• **EXERCISE MATERIAL**:
# # #

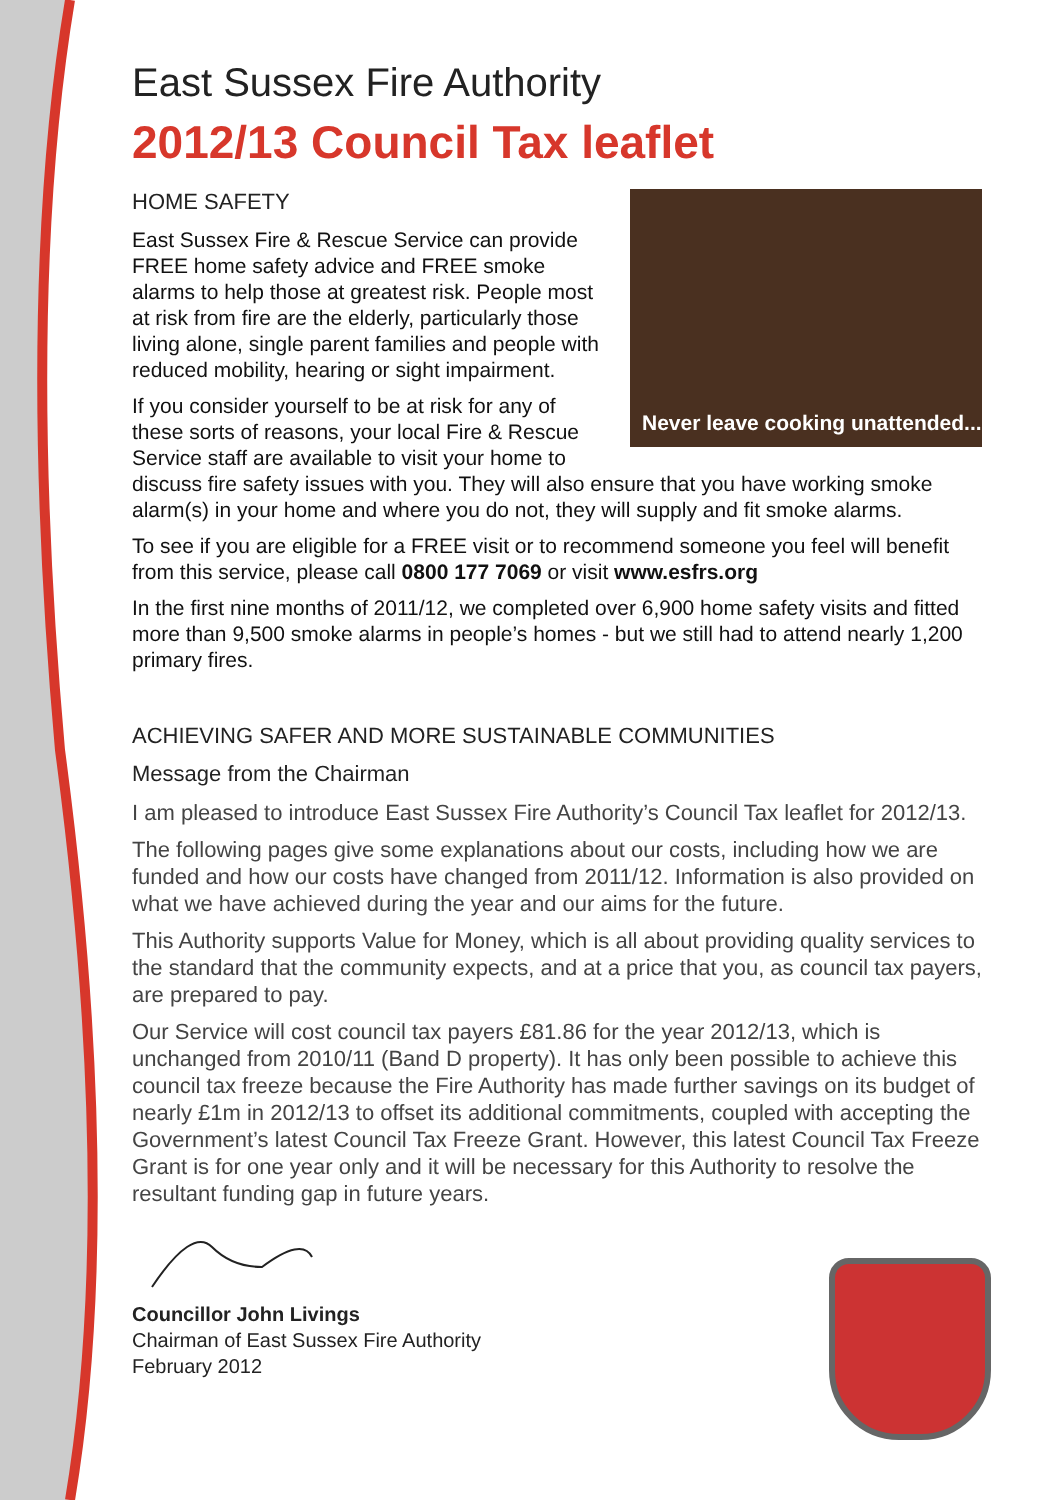East Sussex Fire Authority
2012/13 Council Tax leaflet
Never leave cooking unattended...
HOME SAFETY
East Sussex Fire & Rescue Service can provide FREE home safety advice and FREE smoke alarms to help those at greatest risk. People most at risk from fire are the elderly, particularly those living alone, single parent families and people with reduced mobility, hearing or sight impairment.
If you consider yourself to be at risk for any of these sorts of reasons, your local Fire & Rescue Service staff are available to visit your home to discuss fire safety issues with you. They will also ensure that you have working smoke alarm(s) in your home and where you do not, they will supply and fit smoke alarms.
To see if you are eligible for a FREE visit or to recommend someone you feel will benefit from this service, please call 0800 177 7069 or visit www.esfrs.org
In the first nine months of 2011/12, we completed over 6,900 home safety visits and fitted more than 9,500 smoke alarms in people’s homes - but we still had to attend nearly 1,200 primary fires.
ACHIEVING SAFER AND MORE SUSTAINABLE COMMUNITIES
Message from the Chairman
I am pleased to introduce East Sussex Fire Authority’s Council Tax leaflet for 2012/13.
The following pages give some explanations about our costs, including how we are funded and how our costs have changed from 2011/12. Information is also provided on what we have achieved during the year and our aims for the future.
This Authority supports Value for Money, which is all about providing quality services to the standard that the community expects, and at a price that you, as council tax payers, are prepared to pay.
Our Service will cost council tax payers £81.86 for the year 2012/13, which is unchanged from 2010/11 (Band D property). It has only been possible to achieve this council tax freeze because the Fire Authority has made further savings on its budget of nearly £1m in 2012/13 to offset its additional commitments, coupled with accepting the Government’s latest Council Tax Freeze Grant. However, this latest Council Tax Freeze Grant is for one year only and it will be necessary for this Authority to resolve the resultant funding gap in future years.
Councillor John Livings
Chairman of East Sussex Fire Authority
February 2012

# # #

• **WHAT TO PRODUCE**:
For the records above, tally the lines holding the word "will". Answer with the number only.

• **ANSWER BELOW**:
3